Alfonso SANCHEZ-GARCIA; et al., Petitioners, v. Peter D. KEISLER, Acting Attorney General, Respondent.
    No. 04-70783.
    United States Court of Appeals, Ninth Circuit.
    Submitted Sept. 24, 2007.
    
    Filed Sept. 27, 2007.
    Helen A. Sklar, Esq., Law Office of Helen Sklar, Esq., Los Angeles, CA, Kari E. Hong, Law Office of Kari E. Hong, Portland, OR, for Petitioners.
    District Counsel, Esq., Office of the District Counsel, Department of Homeland Security, Los Angeles, CA, Ronald E. LeFevre, Chief Legal Officer, Office of the District Counsel, Department of Homeland Security, San Francisco, CA, James E. Grimes, Esq., U.S. Department of Justice, Civil Div./Office of Immigration Lit., Washington, DC, for Respondent.
    Before: CANBY, TASHIMA, and RAWLINSON, Circuit Judges.
    
      
       Peter D. Keisler is substituted for his predecessor, Alberto R. Gonzales, as Acting Attorney General of the United States, pursuant to Fed. R.App. P. 43(c)(2).
    
    
      
       The panel unanimously finds this case suitable for decision without oral argument. See Fed. R.App. P. 34(a)(2).
    
   MEMORANDUM

Alfonso Sanchez-Garcia and his wife, Saturnina Martha Gomez, natives and citizens of Mexico, petition for review of the Board of Immigration Appeals’ (“BIA”) order dismissing their appeal from an immigration judge’s (“IJ”) decision denying their applications for cancellation of removal. We have jurisdiction pursuant to 8 U.S.C. § 1252. We review de novo claims of constitutional violations in immigration proceedings. See Ram v. INS, 243 F.3d 510, 516 (9th Cir.2001). We deny the petition for review.
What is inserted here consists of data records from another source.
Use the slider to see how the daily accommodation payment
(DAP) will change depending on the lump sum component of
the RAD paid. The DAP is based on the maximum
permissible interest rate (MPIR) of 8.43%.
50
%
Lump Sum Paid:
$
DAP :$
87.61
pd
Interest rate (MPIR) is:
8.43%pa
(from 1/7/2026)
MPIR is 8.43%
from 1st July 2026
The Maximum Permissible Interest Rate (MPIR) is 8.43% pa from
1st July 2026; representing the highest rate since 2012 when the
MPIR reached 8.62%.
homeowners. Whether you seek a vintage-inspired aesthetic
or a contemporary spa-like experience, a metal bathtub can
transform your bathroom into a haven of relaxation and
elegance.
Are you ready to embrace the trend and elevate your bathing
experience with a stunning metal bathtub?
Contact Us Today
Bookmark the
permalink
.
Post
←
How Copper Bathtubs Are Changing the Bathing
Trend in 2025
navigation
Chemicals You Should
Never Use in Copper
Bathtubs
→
We reject petitioners’ contention that the IJ violated their due process rights by limiting certain testimony and taking over portions of the direct examination, because petitioners were not “prevented from reasonably presenting [their] case.” Colmenar v. INS, 210 F.3d 967, 971 (9th Cir.2000) (quotation omitted). Moreover, petitioners failed to demonstrate that additional testimony may have affected the outcome of the proceedings. See id. (requiring a showing of prejudice to prevail on a due process challenge).

Petitioners’ contention that the BIA applied an erroneous prejudice standard is unsupported by the record. See Cano-Merida v. INS, 311 F.3d 960, 965 (9th Cir.2002).

PETITION FOR REVIEW DENIED. 
      
       This disposition is not appropriate for publication and is not precedent except as provided by 9th Cir. R. 36-3.